I’m in that obligatory gap between completing my latest book and it’s publication (in April). Yet the time’s filling up with newsy examples of what The Outside Edge is all about: the notion that outsiders are disadvantaged (ever more so) but that their unique viewpoint can support their success – with vision, the right mindset and lots of hard work.
“Wazzockgate” is news item number one: James Blunt’s now infamous retaliation to Labour MP Chris Bryant’s suggestion that success in the arts has become the preserve of the privately-educated elite. In this case Bryant was the “wazzock” – according to Blunt – because Blunt’s success, he claims, was absolutely nothing to do with his posh education (at Harrow) or family contacts (his actually family name is the distinctly upper-class Blount). In fact, said Blount (sorry, Blunt), his background worked against him because he was expected to become an army officer or stockbroker, rather than follow his ragged and uncertain musical ambitions.

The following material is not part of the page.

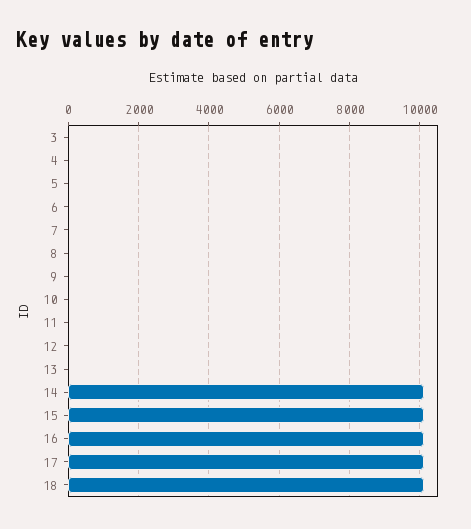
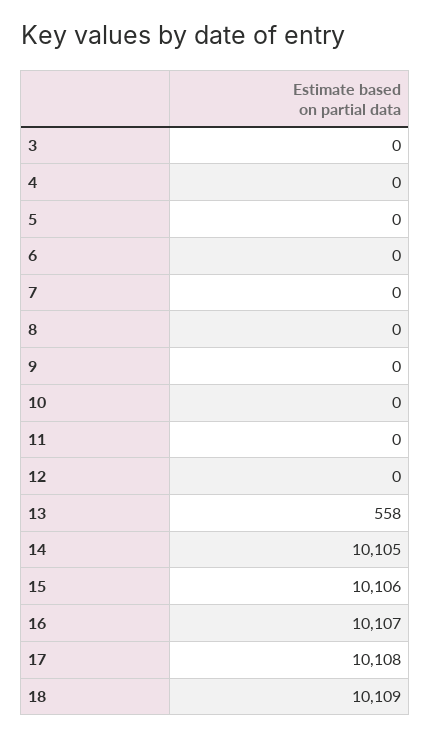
13: 0 -> 558

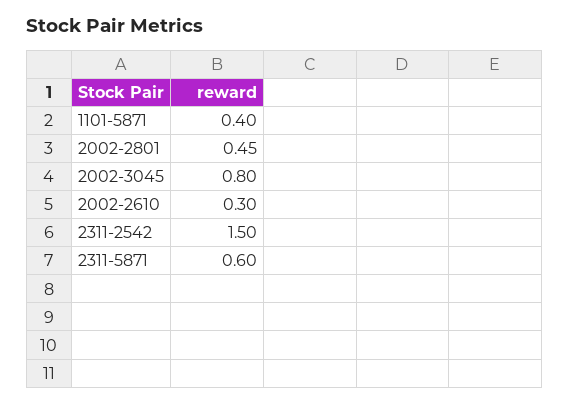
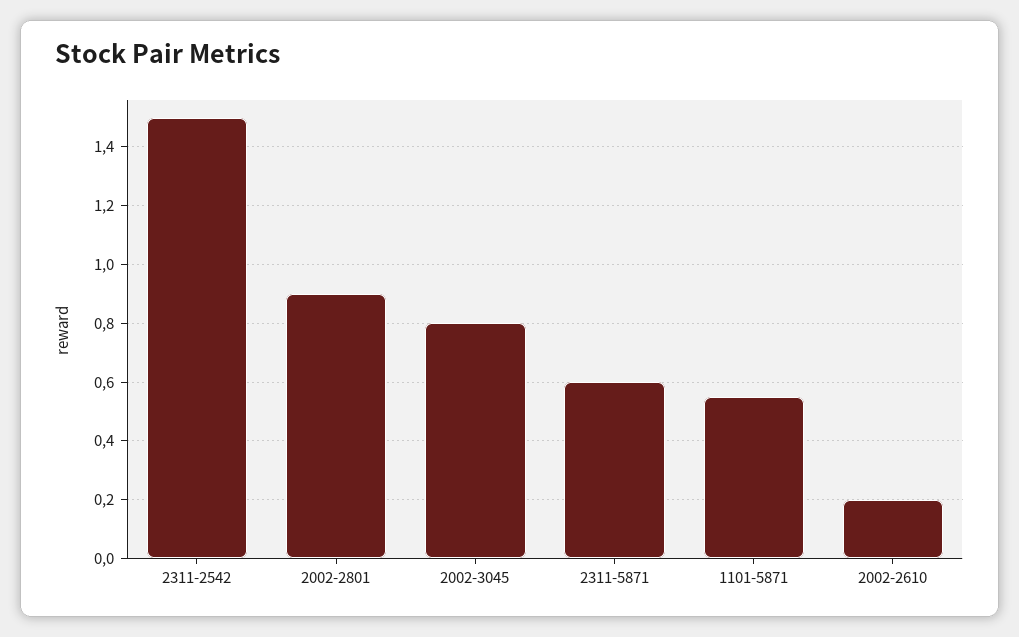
1101-5871: 0.4 -> 0.55
2002-2801: 0.45 -> 0.9
2002-2610: 0.3 -> 0.2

Why so apt for The Outside Edge? Because of Blunt’s obvious if unstated declaration of being an outsider – one rejecting his clan’s expectations in order to pursue highly-individualistic creativity. Perfect: except that Blunt’s no outsider. As I explain in the book, Blunt’s an example of what I call an eccentric insider.
One example I use in the book is George Orwell: son of Suffolk, literary giant and sometime tramp. As an Eton boy, Orwell was clearly an upper-class rebel: rejecting his privileged background to sleep under Waterloo Bridge or wash dishes in Paris, or even live the life of an itinerate northern salesman. Yet the guy next to him under the bridge wasn’t roughing it due to his need for authenticity. It was due to his ghastly and intractable circumstances. There was no book in the back of his mind, no creative cashing-in on his outsider status.
Hence my view that Orwell’s an eccentric insider – as is James Blunt I’m afraid. Both are rebels – battling their backgrounds. Yet rebels with a cause, aided by the very backgrounds they so detest. Not only do they have plenty of open doors to push at, they know that the doors exist, as well as where and how to push them – all of which makes them insiders. So, nice try James: but the wazzock’s right on this one.
News item number two came from Julie Walters. Being interviewed in the The Guardian, she bemoaned the lack of openings for working class actors compared to the 1960s and 70s. This Smethwick-born daughter of a decorator is something of a heroine of mine, not least for her portrayal of the eponymous Rita in the 1983 film Educating Rita. It told the story of a woman breaking free from her background through adult education. She infiltrated the effete elite sharing her course, though remained the outsider – always the observer, with their acceptance of her making her as uncomfortable as her previous fate as a working-class baby-factory.
The brilliance of that role provided me with one of my most telling examples of true outsidership, so I’m grateful (and to Willy Russell’s masterful screenplay). Yet last weekend Walters’ opinion on the state of modern drama provided me with even more food-for-thought.
Her ilk could no longer make it in acting, she claimed. Working class actors were being shut out – pointing, as the cause, to the death of the “full grant” to study at college. I too benefited from a full grant – as a mature student at Manchester University. Yet her words made me realise just what a vital ticket it was to my educational broadening, as well as my (eventual) individualistic fulfilment: one well away from the expectations of others.
Certainly, higher education is the salvation of many working or lower-middle class outsiders – often with a creative bent in one form or another. And Walters, like me and many others, relied on that grant. In fact, Walters came off the back of a post-war uprising in genuinely working class drama, much of it from the “angry young men”: playwrites and novelists such as Alan Stillitoe, Stan Barstow, John Osbourne, Harold Pinter and Rita’s creator Willy Russell. Many were individualists from poor backgrounds, yet able to afford college thanks to the government paying their tuition fees. After the 1962 Education Act – and the introduction of a means-tested maintenance element to the grant – their numbers exploded.
Of course, this wasn’t just in drama. Music too, many of Britain’s most famous pop-groups emerged from the proliferation of art colleges – including the Beatles, The Who, Rolling Stones, The Kinks, Ian Dury (and The Blockheads), Cat Stevens, Pink Floyd and Roxy Music. And it even impacted art itself, with the British variant of pop-art (called the Independent Group, prior to the Britart/YBA movement in the 1990s) being led by working class misfits such as Bradford-born David Hockney, school drop-out Richard Hamilton and immigrants’ son Eduardo Paolozzi (he of the Tottenham Court Road tube station murals).
They were outsiders all: rebelling against their tribal circumstances and limited cultural aspirations through creative pursuits. As a generation, they transformed Britain’s art scene into the world-beating soft-power behemoth it became. Thanks, in part, to the full grant.
Of course, the grant was abolished in 1999 – replaced by loans – meaning that true, disadvantaged, outsiders will not have the opportunities of Walters’ golden generation. Their fight will be all the harder, which is where my new book comes in.